We can run this and we get as expected value 67 so C!

### Full solver

The idea is to use this approach to uncover characters we don't know.
Notice for example that in shuffle table value 03 is somewhere in the middle - this means we could use a known 3rd flag character { to uncover this middle byte.
Hopefully the 4 chars we know will be enough to propagate all others.

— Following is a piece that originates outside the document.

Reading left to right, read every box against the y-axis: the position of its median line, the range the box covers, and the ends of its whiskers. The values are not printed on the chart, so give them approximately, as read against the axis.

We want to loop over the flag we know, and propagate every flag char we can:

python
data = 'CTF{' + ''.join(chr(0xff) for i in range(12))
result = list(data)
for target_index in range(16):
src_index = shuffle[target_index]
known_char = result[src_index]
if known_char != '\xff' and result[target_index] == '\xff':
a = add[target_index]
x = xor[target_index]
val = ((ord(known_char) + a) ^ x)
result[target_index] = chr(val % 256)


If we run this only once, it will propagate only 2 additional characters.
We need to run this at most 12 times, to uncover all the missing 12 characters, if each iteration would propagate only a single byte.
We could also include trailing } and nullbyte at the end, in case we didn't have enough, but it's just fine with only prefix.

### Carry issue

This code prints almost-perfect flag -> CTF{S1NCf0rM3!}.
The problem is that we're totally dismissing carry!
Addition and xor of some lower byte might have overflown and modified the upper byte.

But if we print out val/256 we can see that there were only a handful and only by 1 so we can guess the right flag.
We can also place this broken flag into the binary and look under debugger at the flag generated for comparison.